Dr. Perugini made a harrumphing noise a moment before I could make one of my own to bring us back on target. “Prison break, yes?” She shuddered. “Do not forget, Anselmo and his hench-loons are in there.”
“We need a plan,” I said, staring at the blackout curtains strung in front of my windows. Now I knew why the lights were off; J.J. was trying to make it look like no one was home.
“Ooh, I got one,” J.J. said. “Come over here and kill all the bad guys. You seem like you’re good at that.”

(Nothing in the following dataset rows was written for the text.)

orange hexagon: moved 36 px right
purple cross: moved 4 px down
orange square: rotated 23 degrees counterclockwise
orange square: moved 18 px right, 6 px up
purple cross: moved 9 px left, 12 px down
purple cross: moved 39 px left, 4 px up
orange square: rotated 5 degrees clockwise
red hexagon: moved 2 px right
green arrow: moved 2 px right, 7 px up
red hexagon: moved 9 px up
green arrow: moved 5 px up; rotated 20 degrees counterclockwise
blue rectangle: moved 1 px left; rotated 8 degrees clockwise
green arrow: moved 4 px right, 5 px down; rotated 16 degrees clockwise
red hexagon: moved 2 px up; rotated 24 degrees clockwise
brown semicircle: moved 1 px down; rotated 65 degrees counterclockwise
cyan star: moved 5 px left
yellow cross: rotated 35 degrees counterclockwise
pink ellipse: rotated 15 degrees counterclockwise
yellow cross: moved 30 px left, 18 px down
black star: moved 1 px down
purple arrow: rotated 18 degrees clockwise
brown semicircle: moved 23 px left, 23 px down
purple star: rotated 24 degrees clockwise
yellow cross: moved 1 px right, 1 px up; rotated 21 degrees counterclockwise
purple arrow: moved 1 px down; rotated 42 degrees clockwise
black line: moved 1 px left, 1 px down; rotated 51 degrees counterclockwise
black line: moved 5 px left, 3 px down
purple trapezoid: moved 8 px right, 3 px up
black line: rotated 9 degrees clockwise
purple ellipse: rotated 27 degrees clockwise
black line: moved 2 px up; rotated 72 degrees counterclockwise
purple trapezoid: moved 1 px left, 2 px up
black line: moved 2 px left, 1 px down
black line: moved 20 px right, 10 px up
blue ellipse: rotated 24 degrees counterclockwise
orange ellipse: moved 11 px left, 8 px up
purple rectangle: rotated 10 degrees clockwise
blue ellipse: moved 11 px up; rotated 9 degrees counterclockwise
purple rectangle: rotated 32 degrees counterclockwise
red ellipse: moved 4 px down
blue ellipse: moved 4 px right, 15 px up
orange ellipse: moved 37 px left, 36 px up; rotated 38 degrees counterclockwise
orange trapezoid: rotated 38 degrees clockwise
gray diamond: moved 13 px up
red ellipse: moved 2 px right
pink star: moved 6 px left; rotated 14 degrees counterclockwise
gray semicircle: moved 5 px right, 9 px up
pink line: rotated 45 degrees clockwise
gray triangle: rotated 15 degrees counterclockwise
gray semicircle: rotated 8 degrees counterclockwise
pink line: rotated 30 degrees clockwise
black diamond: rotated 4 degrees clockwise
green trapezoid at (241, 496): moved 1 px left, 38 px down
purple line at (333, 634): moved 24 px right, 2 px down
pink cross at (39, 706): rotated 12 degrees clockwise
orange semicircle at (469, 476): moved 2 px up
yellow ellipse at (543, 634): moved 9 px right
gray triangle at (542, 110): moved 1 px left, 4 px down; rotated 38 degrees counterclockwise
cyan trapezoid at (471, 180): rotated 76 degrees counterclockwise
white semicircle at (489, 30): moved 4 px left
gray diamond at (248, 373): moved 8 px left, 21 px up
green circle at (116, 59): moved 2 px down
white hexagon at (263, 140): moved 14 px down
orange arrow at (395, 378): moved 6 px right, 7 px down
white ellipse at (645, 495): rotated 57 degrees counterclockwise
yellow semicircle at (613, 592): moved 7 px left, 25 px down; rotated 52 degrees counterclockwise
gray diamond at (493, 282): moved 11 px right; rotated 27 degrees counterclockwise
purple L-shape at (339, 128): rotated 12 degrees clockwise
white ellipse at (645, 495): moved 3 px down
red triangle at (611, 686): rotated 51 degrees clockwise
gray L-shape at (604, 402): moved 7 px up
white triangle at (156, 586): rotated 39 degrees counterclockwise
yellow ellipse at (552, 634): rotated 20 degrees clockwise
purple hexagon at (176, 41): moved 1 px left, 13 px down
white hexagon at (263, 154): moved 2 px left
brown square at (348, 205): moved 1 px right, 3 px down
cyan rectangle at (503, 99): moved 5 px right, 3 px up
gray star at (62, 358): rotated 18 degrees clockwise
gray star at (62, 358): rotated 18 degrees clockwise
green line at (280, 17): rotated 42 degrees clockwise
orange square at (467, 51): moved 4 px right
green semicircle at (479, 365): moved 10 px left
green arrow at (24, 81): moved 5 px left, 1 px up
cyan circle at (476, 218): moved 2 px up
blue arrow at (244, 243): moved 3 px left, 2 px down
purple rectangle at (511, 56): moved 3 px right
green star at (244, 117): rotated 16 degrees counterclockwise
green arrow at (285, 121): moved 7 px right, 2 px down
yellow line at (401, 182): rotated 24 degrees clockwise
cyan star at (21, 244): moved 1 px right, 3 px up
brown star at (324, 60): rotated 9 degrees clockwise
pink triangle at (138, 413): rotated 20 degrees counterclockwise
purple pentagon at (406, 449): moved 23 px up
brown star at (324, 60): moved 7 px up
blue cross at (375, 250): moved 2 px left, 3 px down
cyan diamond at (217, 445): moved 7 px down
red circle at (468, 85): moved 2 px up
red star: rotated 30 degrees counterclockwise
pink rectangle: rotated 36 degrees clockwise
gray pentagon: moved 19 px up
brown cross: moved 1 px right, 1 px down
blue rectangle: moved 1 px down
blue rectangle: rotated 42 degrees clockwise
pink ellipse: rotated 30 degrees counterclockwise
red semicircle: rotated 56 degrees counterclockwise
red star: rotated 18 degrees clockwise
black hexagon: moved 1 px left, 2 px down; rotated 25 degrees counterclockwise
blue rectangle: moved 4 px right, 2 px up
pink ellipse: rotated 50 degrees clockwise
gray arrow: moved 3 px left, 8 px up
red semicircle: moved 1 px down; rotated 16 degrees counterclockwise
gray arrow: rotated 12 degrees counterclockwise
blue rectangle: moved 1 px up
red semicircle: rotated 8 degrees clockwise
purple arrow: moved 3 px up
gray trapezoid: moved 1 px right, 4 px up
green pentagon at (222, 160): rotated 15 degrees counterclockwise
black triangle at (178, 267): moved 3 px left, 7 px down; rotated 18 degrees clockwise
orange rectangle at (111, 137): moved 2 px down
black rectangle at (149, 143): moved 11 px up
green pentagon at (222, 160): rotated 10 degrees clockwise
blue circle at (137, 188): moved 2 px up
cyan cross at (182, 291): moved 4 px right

“Priority has to be the prisoners,” Scott said, jaw tight. “They get out, you’ve got pretty much just me, a water-thrower, against … whatever you’ve been capturing lately.” He said it without an ounce of disdain, which was … predictable, in its way.
“Angels, only, I assure you,” Reed said with a smirk. “Of the fallen variety, maybe. Hell beasts, and Anselmo is pretty much the worst. But I think we should make the hostages priority.” He shrugged when all eyes turned to him. “They’re innocent people.”